*** Block opens ***

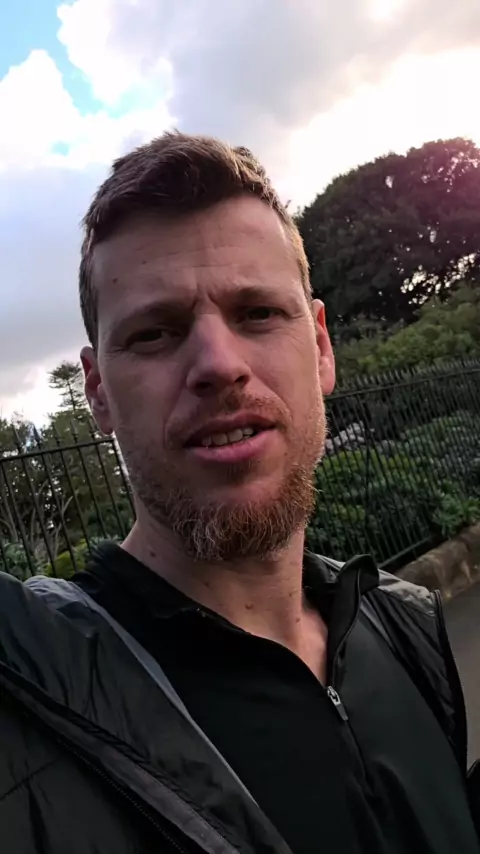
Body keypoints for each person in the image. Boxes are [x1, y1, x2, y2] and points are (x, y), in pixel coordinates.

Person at [0, 132, 478, 854]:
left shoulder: (405, 626)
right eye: (155, 333)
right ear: (97, 392)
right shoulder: (33, 702)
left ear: (321, 346)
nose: (219, 364)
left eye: (258, 313)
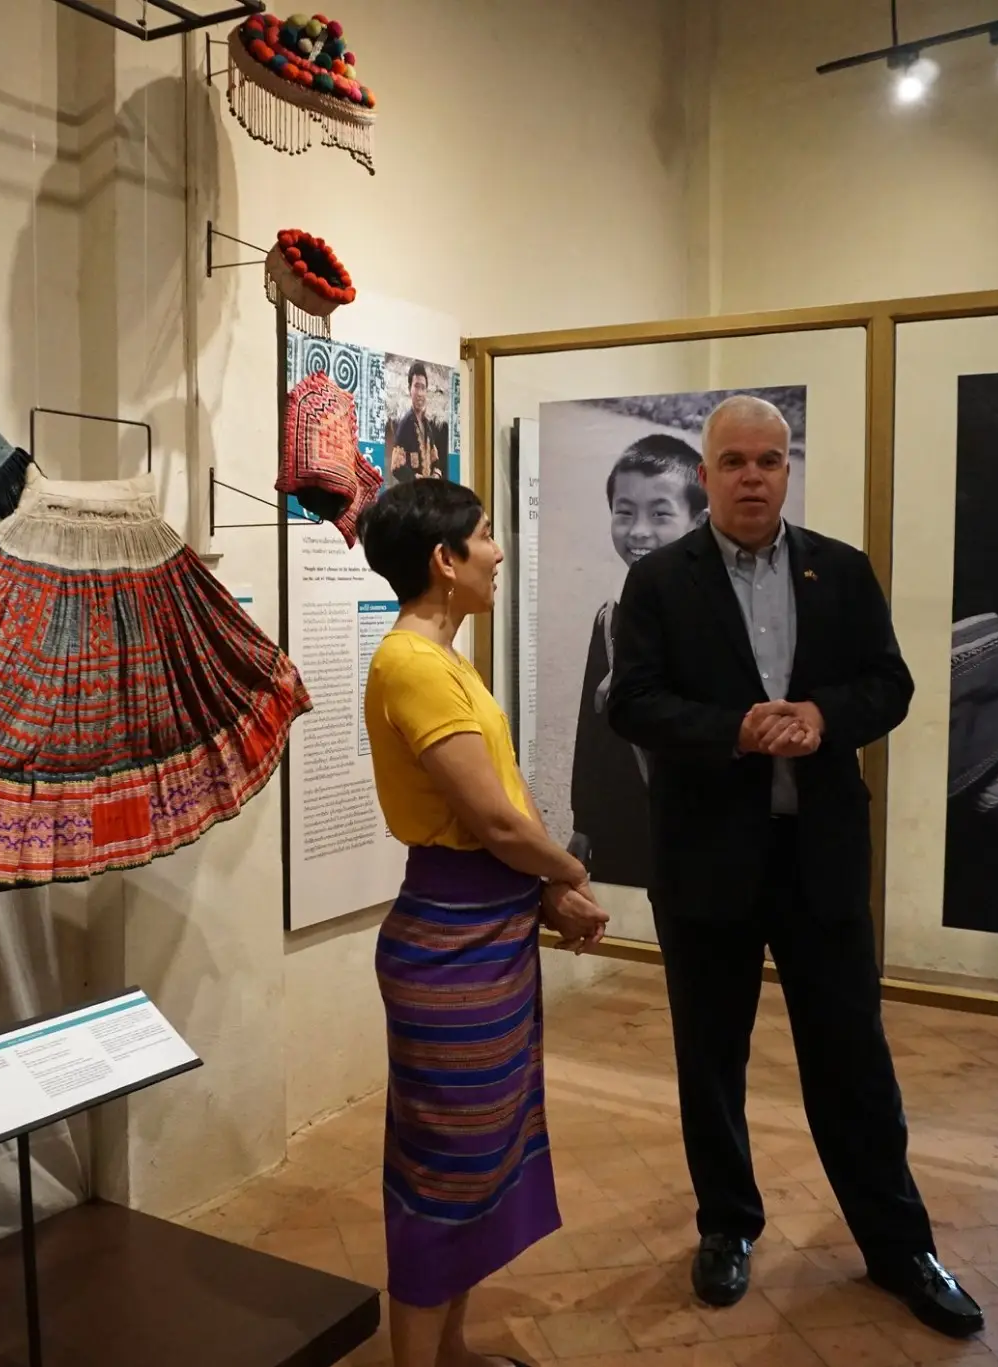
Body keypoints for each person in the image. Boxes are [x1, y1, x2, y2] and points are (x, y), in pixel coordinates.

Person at [606, 394, 983, 1337]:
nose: (752, 478)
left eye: (768, 461)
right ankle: (727, 1225)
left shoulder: (839, 571)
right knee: (711, 1056)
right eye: (733, 462)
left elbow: (889, 682)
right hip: (707, 860)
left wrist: (824, 716)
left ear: (787, 471)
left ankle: (900, 1246)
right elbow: (632, 704)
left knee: (854, 1058)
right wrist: (733, 729)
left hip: (819, 857)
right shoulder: (658, 582)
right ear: (706, 475)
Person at [359, 477, 609, 1367]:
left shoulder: (444, 658)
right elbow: (496, 823)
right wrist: (568, 871)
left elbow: (501, 802)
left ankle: (452, 1349)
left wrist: (541, 890)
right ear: (445, 558)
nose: (499, 552)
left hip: (488, 931)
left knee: (479, 1158)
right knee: (444, 1169)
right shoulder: (412, 664)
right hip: (451, 948)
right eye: (487, 535)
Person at [570, 434, 708, 888]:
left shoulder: (716, 614)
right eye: (624, 512)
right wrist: (585, 819)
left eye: (660, 514)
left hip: (700, 815)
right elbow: (591, 727)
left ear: (699, 521)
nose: (639, 531)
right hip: (622, 812)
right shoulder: (610, 618)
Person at [388, 362, 448, 484]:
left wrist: (436, 474)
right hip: (411, 492)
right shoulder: (405, 425)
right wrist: (416, 478)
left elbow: (435, 459)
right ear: (409, 389)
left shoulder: (428, 426)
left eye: (423, 388)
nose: (420, 393)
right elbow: (396, 467)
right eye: (416, 386)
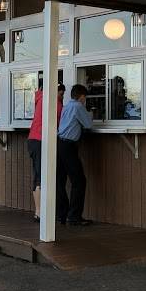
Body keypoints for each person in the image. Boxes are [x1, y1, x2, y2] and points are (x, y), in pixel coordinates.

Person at [57, 84, 95, 226]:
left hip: (60, 144)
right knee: (79, 181)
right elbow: (88, 124)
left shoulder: (67, 106)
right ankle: (74, 216)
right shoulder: (78, 107)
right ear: (82, 97)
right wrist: (91, 114)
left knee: (60, 181)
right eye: (85, 98)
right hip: (69, 146)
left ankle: (62, 214)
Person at [27, 80, 65, 222]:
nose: (61, 97)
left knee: (38, 174)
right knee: (42, 176)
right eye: (61, 93)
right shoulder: (54, 102)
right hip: (42, 141)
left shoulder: (40, 98)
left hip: (32, 139)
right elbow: (62, 121)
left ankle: (39, 211)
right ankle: (40, 213)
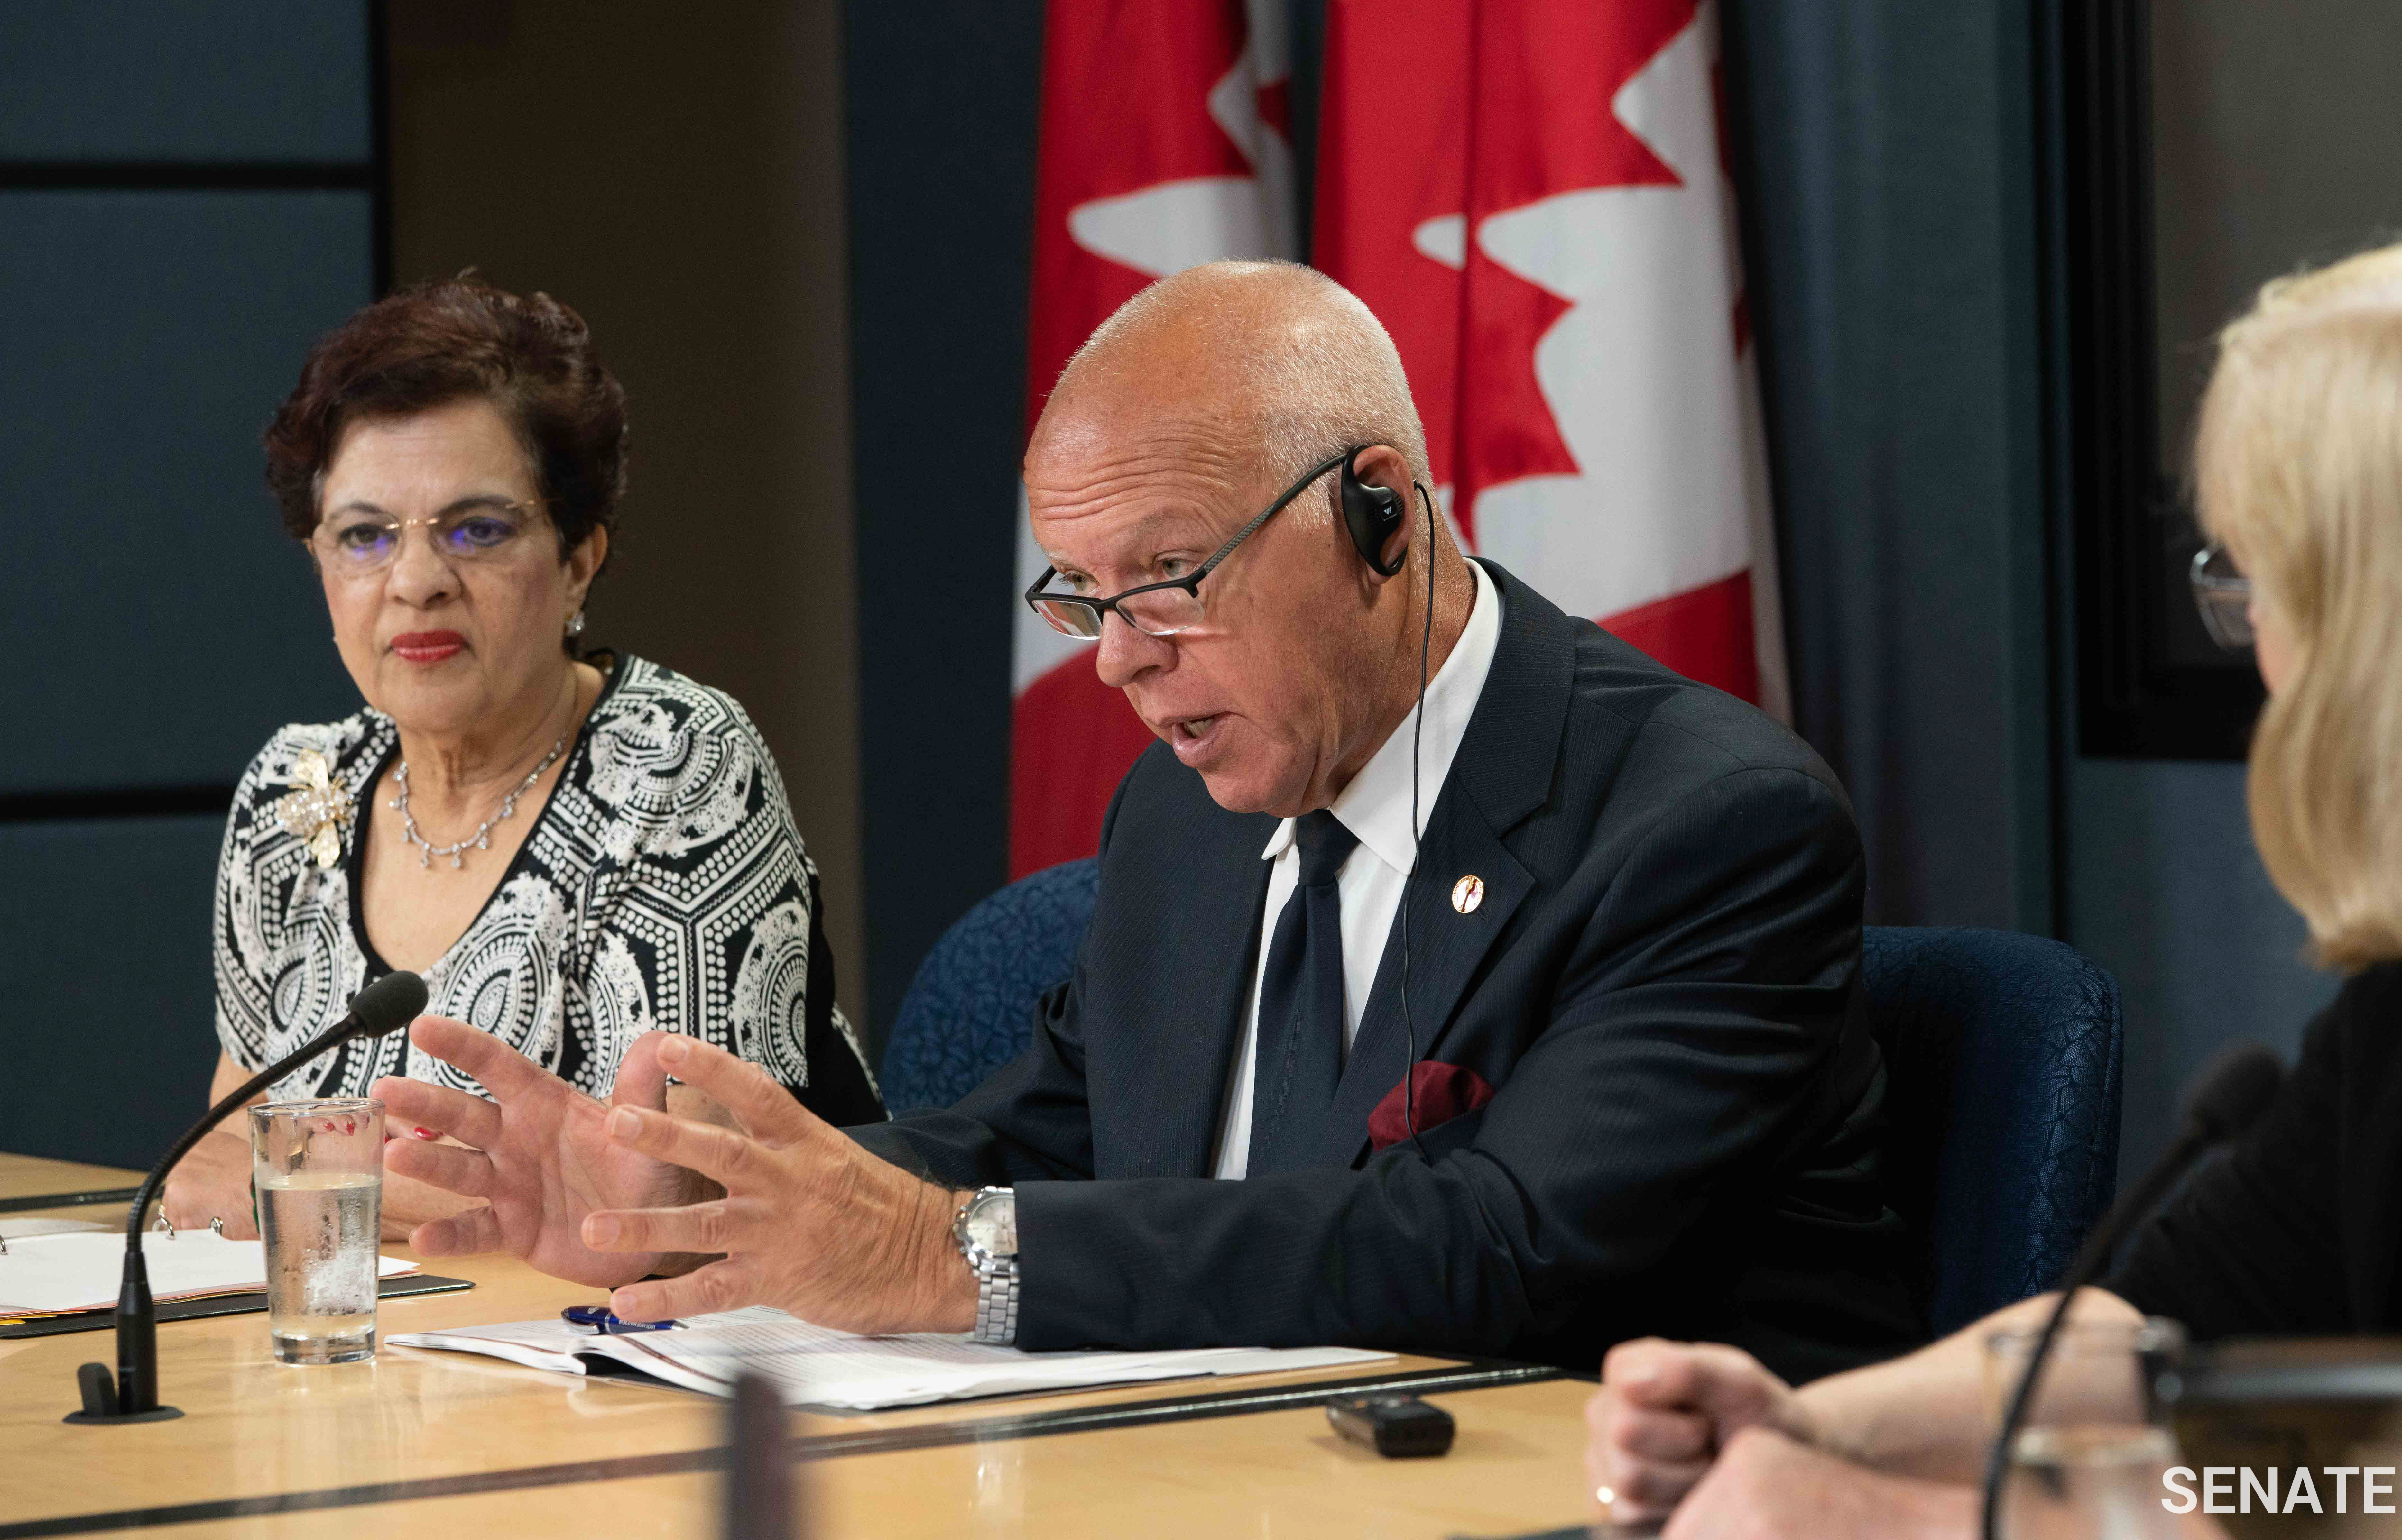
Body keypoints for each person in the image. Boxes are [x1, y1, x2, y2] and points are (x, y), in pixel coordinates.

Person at [378, 260, 1919, 1374]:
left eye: (1169, 582)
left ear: (1375, 512)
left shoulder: (1704, 827)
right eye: (1080, 598)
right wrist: (696, 1208)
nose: (1118, 663)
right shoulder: (1183, 815)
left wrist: (939, 1259)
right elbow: (1042, 1135)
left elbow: (1492, 1247)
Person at [1582, 232, 2402, 1533]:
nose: (2259, 660)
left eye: (2257, 591)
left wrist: (1904, 1523)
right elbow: (2161, 1337)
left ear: (2398, 628)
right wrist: (1813, 1423)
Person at [159, 276, 882, 1242]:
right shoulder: (297, 794)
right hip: (376, 1366)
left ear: (580, 557)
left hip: (658, 1371)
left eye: (478, 530)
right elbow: (202, 1176)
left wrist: (297, 1178)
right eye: (365, 537)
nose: (416, 582)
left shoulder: (675, 768)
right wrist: (418, 1191)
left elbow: (671, 1212)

*** Block closes ***

### PROMPT
Above are the records; copy from them only the lines starting at the one containing "left knee: (854, 1058)" and ending at the one containing "right shoulder: (54, 102)", exactly and without pictures.

### ANSWER SPACE
left knee: (854, 1058)
right wrist: (733, 729)
left hip: (819, 857)
right shoulder: (658, 582)
right ear: (706, 475)
Person at [359, 477, 609, 1367]:
left shoulder: (444, 658)
right elbow: (496, 823)
right wrist: (568, 871)
left elbow: (501, 802)
left ankle: (452, 1349)
left wrist: (541, 890)
right ear: (445, 558)
nose: (499, 552)
left hip: (488, 931)
left knee: (479, 1158)
right knee: (444, 1169)
right shoulder: (412, 664)
right hip: (451, 948)
right eye: (487, 535)
Person at [570, 434, 708, 888]:
left shoulder: (716, 614)
right eye: (624, 512)
right wrist: (585, 819)
left eye: (660, 514)
left hip: (700, 815)
right elbow: (591, 727)
left ear: (699, 521)
nose: (639, 531)
right hip: (622, 812)
right shoulder: (610, 618)
Person at [388, 362, 448, 484]:
left wrist: (436, 474)
right hip: (411, 492)
right shoulder: (405, 425)
right wrist: (416, 478)
left elbow: (435, 459)
right ear: (409, 389)
left shoulder: (428, 426)
left eye: (423, 388)
nose: (420, 393)
right elbow: (396, 467)
right eye: (416, 386)
Body keypoints for each person in the image. Boxes are [x1, y1, x2, y2] and points are (x, y), in pixel coordinates.

Person at [57, 84, 95, 226]:
left hip: (60, 144)
right knee: (79, 181)
right elbow: (88, 124)
left shoulder: (67, 106)
right ankle: (74, 216)
right shoulder: (78, 107)
right ear: (82, 97)
right wrist: (91, 114)
left knee: (60, 181)
right eye: (85, 98)
right hip: (69, 146)
left ankle: (62, 214)
Person at [27, 80, 65, 222]:
nose: (61, 97)
left knee: (38, 174)
right knee: (42, 176)
right eye: (61, 93)
right shoulder: (54, 102)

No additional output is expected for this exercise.